Saturday, August 23, 2008

Featured Review: MIRRORS


Mirrors



Starring- Kiefer Sutherland, Paula Patton, Amy Smart, Cameron Boyce, Erica Gluck, John Shrapnel



Directed by Alexandre Aja



Grade: F




"Don't make me threaten you!"

Remember that lost season of 24 when Jack Bauer, between thwarting Russian terrorists and a secret government conspiracy unit, saved the world from demonic spirits that use mirrors to kill innocents? The one where he runs around screaming at people to save his family, shooting at the mirrors, and then fights the secret bad guy that almost comes out of nowhere towards the end? And we thought the writer's strike would save us from such a wild scenario.

As ludicrious as the plot sounds, movies like Mirrors can at times be unabashedly good. Films like The Shining and Poltergeist knew how to effectively deal with troublesome and killer ghosts in a story that didn't hinder the excitement or terror. But while director Alexandre Aja (Haute Tension, The Hills Have Eyes) earns a few points for cinematic style, he couldn't maintain a cohesive script, a shred of plausible acting, or any proper special effects. The rest of Mirrors is a jagged mess of broken shrapnel painstakingly piercing our auditory and visual senses.

Kiefer Sutherland stars as Ben Carson, a disgraced ex-cop who is rebounding from a bout with the bottle. His relationships are tenuous; he's unresponsive to his sister Angela (Amy Smart), seperated from his wife Amy (Paula Patton), and rarely sees his kids. That all is put to the test when Ben gets a job as a security guard, patrolling a burnt out department store that is left standing due to legal tie-ups. See, the mirrors in the place, enough to basically cover the entire store, are haunted with demon spirits. They want something, someone, Kiefer's blood be damned.

Never mind that the department store Kiefer oversees is larger than most malls, and that despite being gutted by a fire five years before, still retains all the charred mannequins, counters, and racks of burnt clothes. Never mind that Kiefer's job is so fresh that he's able to find the wallet of the guy he replaced in a locker, or that he can waltz in and check the guy's body because his wife just HAPPENS to be a forensic analyst at the morgue where the body was taken. No, Mirrors is much worse than that.

The plot holes are mind-numbingly rampant for a plot that sounds so ridiculous to begin with. Most of the damage the demon spirits inflict on the cast happen outside of the department store, as a means of revenge or notice. How can these random mirrors be haunted if the story's big reveal is primarily focused on the history of the department store mirrors? If they can travel to other mirrors in people's houses that easily, why don't they do much more widespread damage?

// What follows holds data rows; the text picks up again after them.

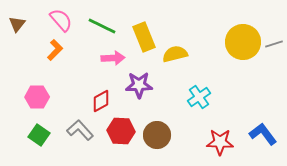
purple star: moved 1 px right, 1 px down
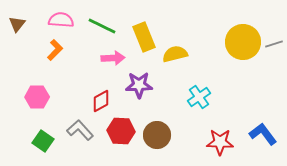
pink semicircle: rotated 45 degrees counterclockwise
green square: moved 4 px right, 6 px down
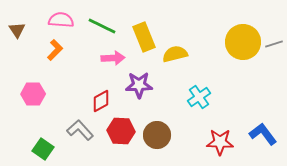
brown triangle: moved 6 px down; rotated 12 degrees counterclockwise
pink hexagon: moved 4 px left, 3 px up
green square: moved 8 px down
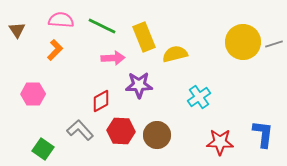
blue L-shape: rotated 44 degrees clockwise
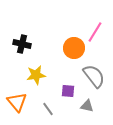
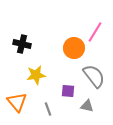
gray line: rotated 16 degrees clockwise
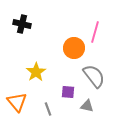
pink line: rotated 15 degrees counterclockwise
black cross: moved 20 px up
yellow star: moved 3 px up; rotated 24 degrees counterclockwise
purple square: moved 1 px down
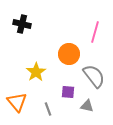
orange circle: moved 5 px left, 6 px down
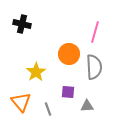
gray semicircle: moved 9 px up; rotated 35 degrees clockwise
orange triangle: moved 4 px right
gray triangle: rotated 16 degrees counterclockwise
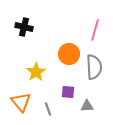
black cross: moved 2 px right, 3 px down
pink line: moved 2 px up
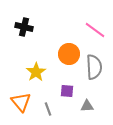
pink line: rotated 70 degrees counterclockwise
purple square: moved 1 px left, 1 px up
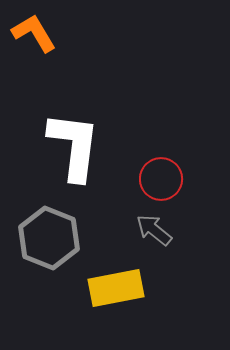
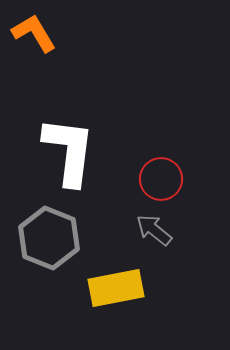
white L-shape: moved 5 px left, 5 px down
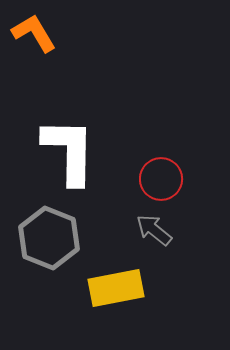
white L-shape: rotated 6 degrees counterclockwise
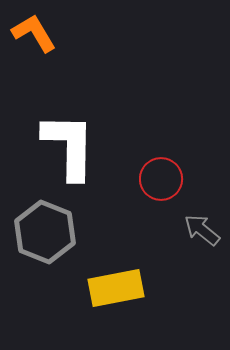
white L-shape: moved 5 px up
gray arrow: moved 48 px right
gray hexagon: moved 4 px left, 6 px up
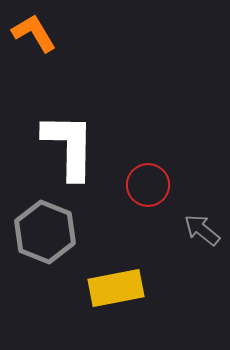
red circle: moved 13 px left, 6 px down
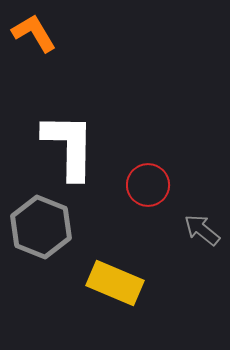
gray hexagon: moved 4 px left, 5 px up
yellow rectangle: moved 1 px left, 5 px up; rotated 34 degrees clockwise
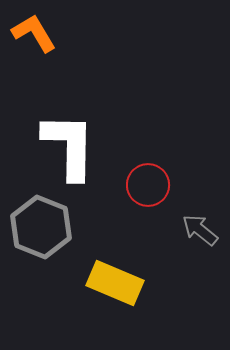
gray arrow: moved 2 px left
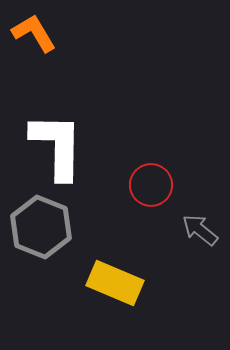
white L-shape: moved 12 px left
red circle: moved 3 px right
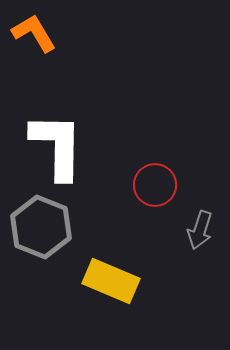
red circle: moved 4 px right
gray arrow: rotated 111 degrees counterclockwise
yellow rectangle: moved 4 px left, 2 px up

It's just another in a long line of films that only uses enough logic to drive its story, especially coming from a director who made one of the ultimate cop-out endings in recent film history in Haute Tension. They paint over the mirrors in the family house (and there's dozens of them. What, the Carsons don't appreciate any art?), instead of throwing them away, and apparently if that doesn't work, the spirits can supposedly control the water faucets, so they can reflect themselves in the flood.

The ending is somewhat unique, but the stupidity and fallacies of the first 108 minutes that preceded it completely desensitizes the viewer past the point of caring. It was like Aja came up with this last idea first, and attempted to build a shoddy story that leads to it.

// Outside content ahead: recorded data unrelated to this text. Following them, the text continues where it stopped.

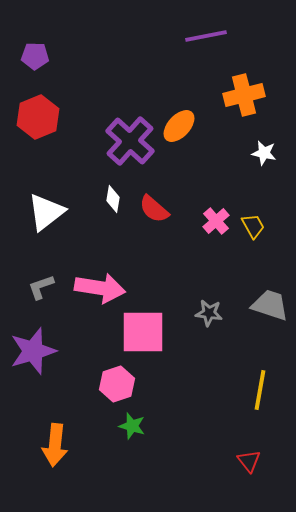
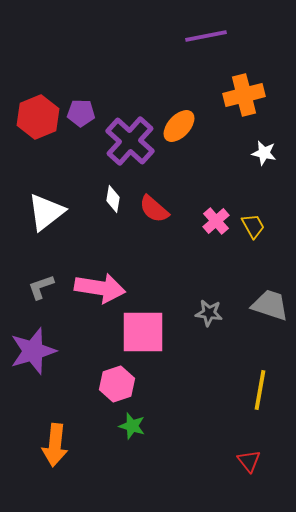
purple pentagon: moved 46 px right, 57 px down
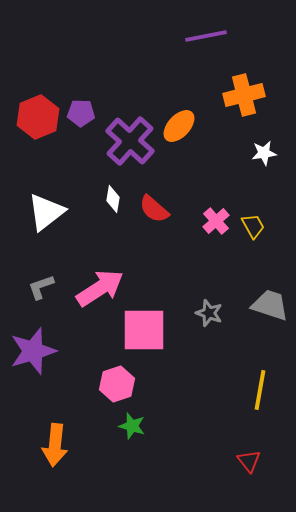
white star: rotated 20 degrees counterclockwise
pink arrow: rotated 42 degrees counterclockwise
gray star: rotated 12 degrees clockwise
pink square: moved 1 px right, 2 px up
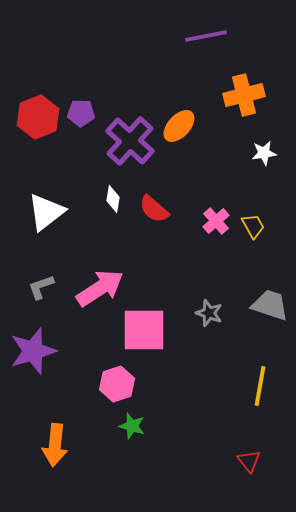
yellow line: moved 4 px up
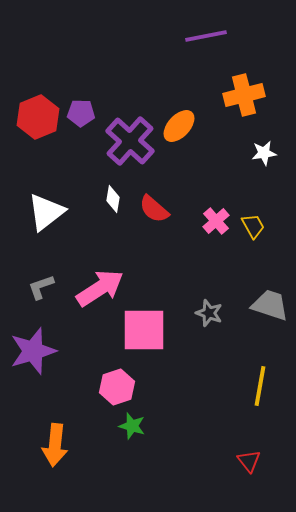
pink hexagon: moved 3 px down
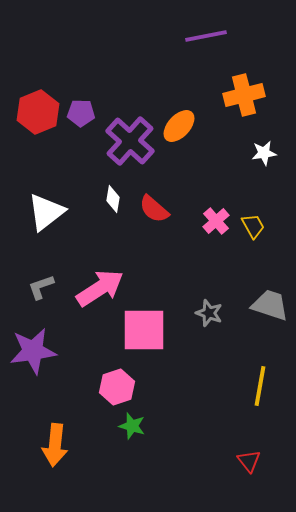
red hexagon: moved 5 px up
purple star: rotated 9 degrees clockwise
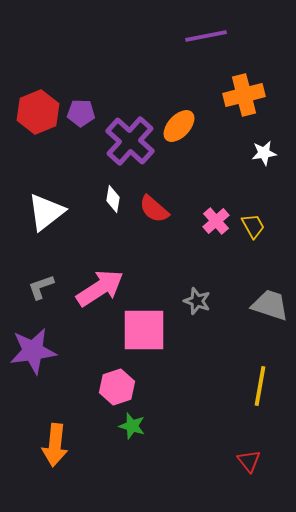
gray star: moved 12 px left, 12 px up
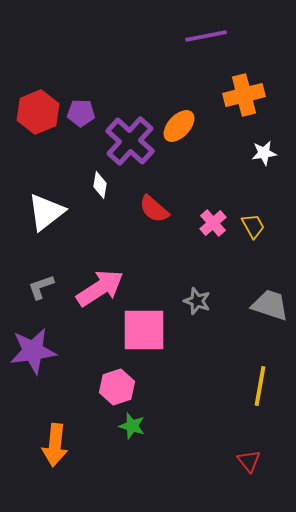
white diamond: moved 13 px left, 14 px up
pink cross: moved 3 px left, 2 px down
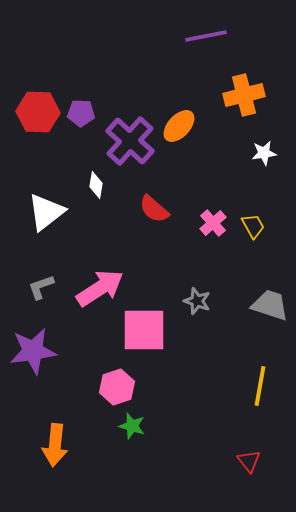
red hexagon: rotated 24 degrees clockwise
white diamond: moved 4 px left
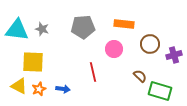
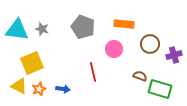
gray pentagon: rotated 25 degrees clockwise
yellow square: moved 1 px left, 1 px down; rotated 25 degrees counterclockwise
brown semicircle: rotated 24 degrees counterclockwise
green rectangle: moved 2 px up
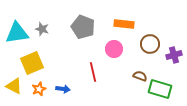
cyan triangle: moved 3 px down; rotated 15 degrees counterclockwise
yellow triangle: moved 5 px left
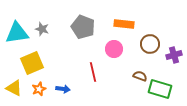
yellow triangle: moved 2 px down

Sutherland's status as Jack Bauer is supposed to lend an air of credence to the film, but Kiefer is overtly terrible. He starts off somewhat of a pussycat in his faux cashmere sweater and collared shirt, but by the end becomes as pushy and loud as Bauer is during an interrogation. Except instead of questioning terrorists, he's threatening elderly nuns about ghosts inside mirrors. Sutherland gets one-liner gold such as "What do you want from me?!" and "The mirrors... they're so clean!", and has an asinine penchant for screaming a singular profanity after every conversation. It's really quite humorous.

The effects were mostly cut-rate as well. The computer animation is so cartoonish in its gore factor that it illicited more laughter from the audience than gasps. Simple prosthetics, like in the mirror scene from Poltergeist, might have been scarier. Natch, just about anything inserted into the film would have been scarier than Mirrors as it is, aside from say, Prom Night.

Maybe I'm just being overly critical about a film that is not supposed to be as smart and sensible as Hamlet or even Hamlet 2. But you'd like to think that Kiefer and Patton are brighter than this. Even Amy Smart, she of Road Trip and Crank, doesn't deserve the miserable fate of being in Mirrors. When a horror film can't sustain a scare or even a modicum of reason for us to believe and invest in the story, the empathy for its mistakes doesn't exist. If only the wretched memory of Mirrors that now haunt my head didn't exist...

1 comment:

Jacstev said...

Great review Matt. I had give this film somewhat 5 stars out of 10. I think this film have a possibility to be better if it stayed true to where the original idea come from which is South Korean horror "Into the Mirror". But the film has been deserted very far away from it and the result is absolutely a mess.